Body or hand keypoint data
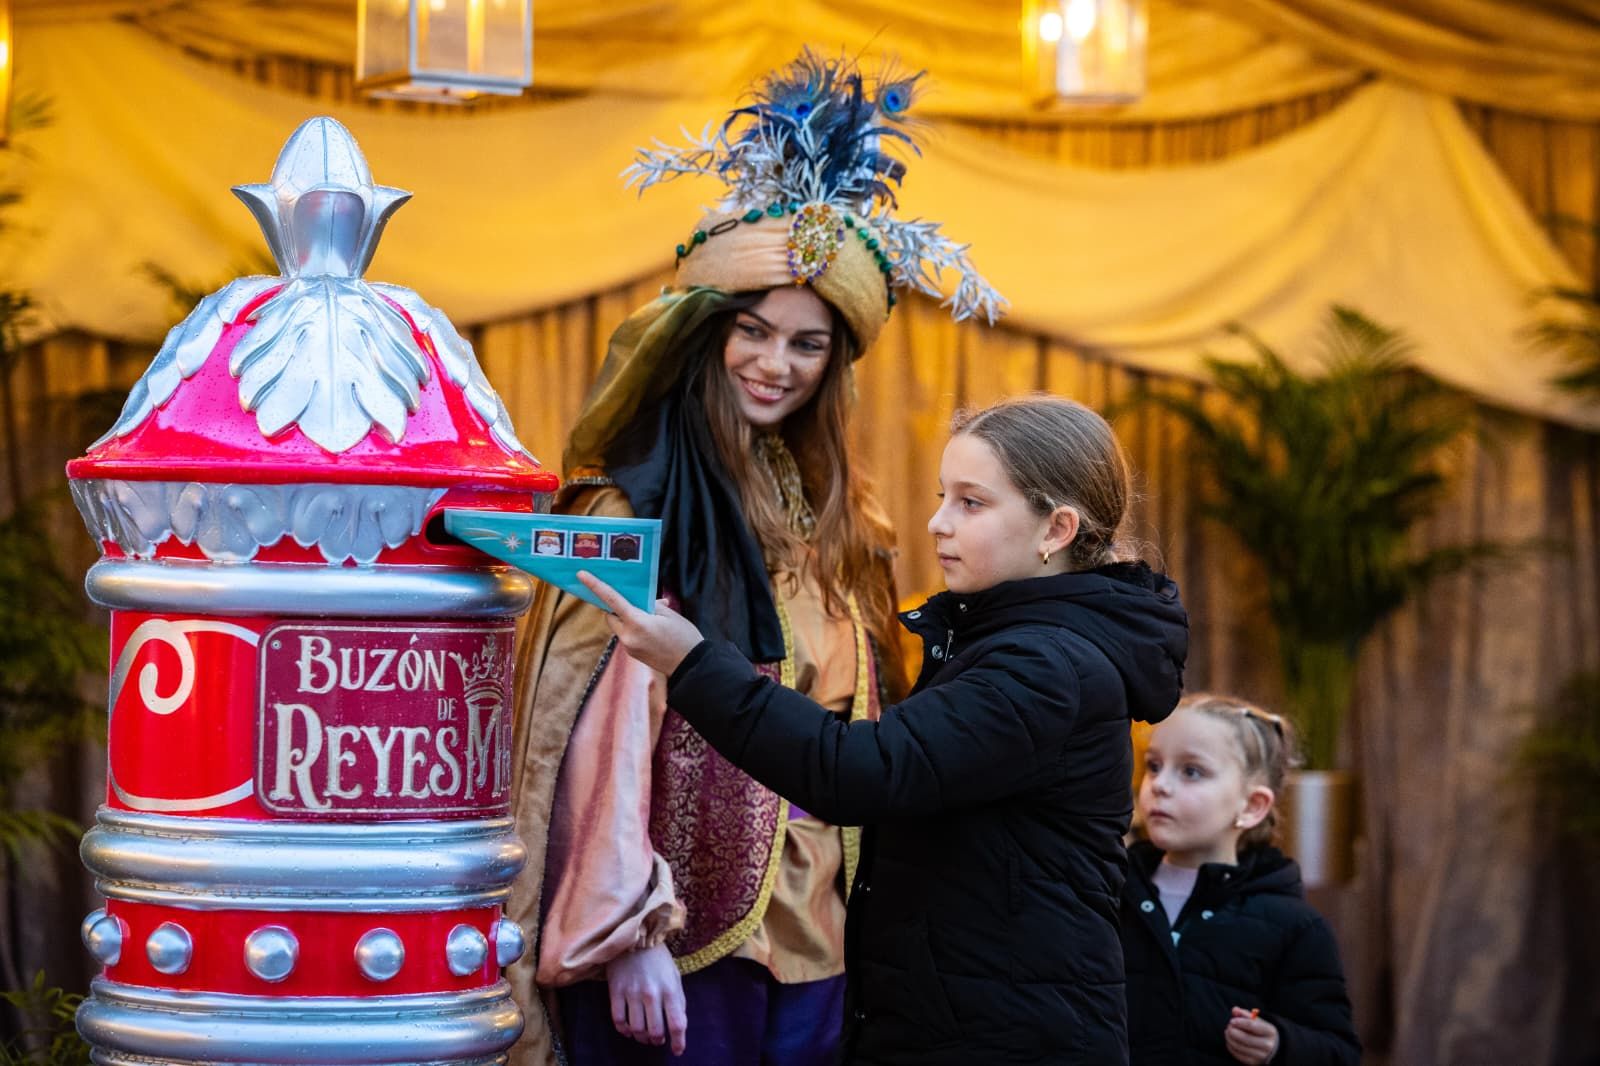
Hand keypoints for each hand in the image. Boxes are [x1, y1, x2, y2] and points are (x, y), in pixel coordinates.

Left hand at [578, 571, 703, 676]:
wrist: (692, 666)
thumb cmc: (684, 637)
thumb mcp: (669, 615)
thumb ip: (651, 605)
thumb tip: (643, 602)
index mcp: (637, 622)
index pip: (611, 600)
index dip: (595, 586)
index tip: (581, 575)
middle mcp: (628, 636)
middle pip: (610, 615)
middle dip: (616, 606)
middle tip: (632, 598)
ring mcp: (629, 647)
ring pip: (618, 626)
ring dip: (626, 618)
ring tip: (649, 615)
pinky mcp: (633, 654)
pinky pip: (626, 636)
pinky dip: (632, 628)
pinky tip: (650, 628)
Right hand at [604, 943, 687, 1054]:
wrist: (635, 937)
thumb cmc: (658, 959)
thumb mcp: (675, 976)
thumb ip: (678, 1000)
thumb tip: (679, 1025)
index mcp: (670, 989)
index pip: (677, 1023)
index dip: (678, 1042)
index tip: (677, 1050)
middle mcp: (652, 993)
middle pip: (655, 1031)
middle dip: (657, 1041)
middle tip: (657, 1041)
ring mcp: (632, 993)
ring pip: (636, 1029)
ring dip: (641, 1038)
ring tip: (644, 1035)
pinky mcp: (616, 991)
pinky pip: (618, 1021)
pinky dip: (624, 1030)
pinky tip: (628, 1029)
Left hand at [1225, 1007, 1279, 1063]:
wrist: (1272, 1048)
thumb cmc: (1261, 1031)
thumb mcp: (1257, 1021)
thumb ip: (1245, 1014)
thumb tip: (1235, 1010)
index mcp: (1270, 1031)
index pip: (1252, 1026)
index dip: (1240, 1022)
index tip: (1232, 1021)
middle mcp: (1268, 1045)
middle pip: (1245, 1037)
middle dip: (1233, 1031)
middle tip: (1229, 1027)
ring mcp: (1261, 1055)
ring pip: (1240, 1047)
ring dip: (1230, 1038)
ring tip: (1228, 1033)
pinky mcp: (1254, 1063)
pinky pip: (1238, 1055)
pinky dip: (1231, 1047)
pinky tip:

● **WHAT YOU WILL DO**
What's needed here is an exact repeat of all the records above, pictures excluded.

● **EXERCISE ANSWER**
Hand keypoints for each hand in the image. Boxes are [x1, y1, x2, y2] and points are (x, y), in pixel coordinates.

Left hand at [578, 571, 703, 676]:
wrist: (692, 666)
thumb cmc: (684, 637)
thumb mcp: (669, 615)
thumb ip: (651, 605)
thumb tip: (643, 602)
index mcp: (637, 622)
index pip: (611, 600)
index dip: (595, 586)
index tip: (581, 575)
middle mcp: (628, 636)
middle pip: (610, 615)
middle dip: (616, 606)
middle tip: (632, 598)
ring mcp: (629, 647)
ring pip: (618, 626)
ring dip: (626, 618)
ring tip: (649, 615)
pinky mcp: (633, 654)
pinky pip: (626, 636)
pinky dip: (632, 628)
pinky tip: (650, 628)
Right hand at [604, 943, 687, 1054]:
wrist: (635, 937)
thumb cmc: (658, 959)
thumb mcp: (675, 976)
thumb ip: (678, 1000)
thumb tip: (679, 1025)
index mcp: (670, 989)
index pip: (677, 1023)
index dip: (678, 1042)
index tip: (677, 1050)
middle mcp: (652, 993)
middle pip: (655, 1031)
middle dip: (657, 1041)
middle tip: (657, 1041)
ring mcp: (632, 993)
ring pip: (636, 1029)
ring dip: (641, 1038)
ring tip: (644, 1035)
pinky mcp: (616, 991)
pinky pip: (618, 1021)
pinky dip: (624, 1030)
pinky tip: (628, 1029)
Left hand at [1225, 1007, 1279, 1063]:
wrist: (1272, 1048)
thumb cmc: (1261, 1031)
thumb mcp: (1257, 1021)
thumb ip: (1245, 1014)
thumb tip: (1235, 1010)
index mcp: (1270, 1031)
index pip: (1252, 1026)
index dip: (1240, 1022)
index tip: (1232, 1021)
middle mcp: (1268, 1045)
middle pip: (1245, 1037)
middle dip: (1233, 1031)
middle tip: (1229, 1027)
ring mcp: (1261, 1055)
ring pip: (1240, 1047)
ring dip: (1230, 1038)
ring tip: (1228, 1033)
pinky mcp: (1254, 1063)
pinky pip: (1238, 1055)
pinky dip: (1231, 1047)
pinky tip:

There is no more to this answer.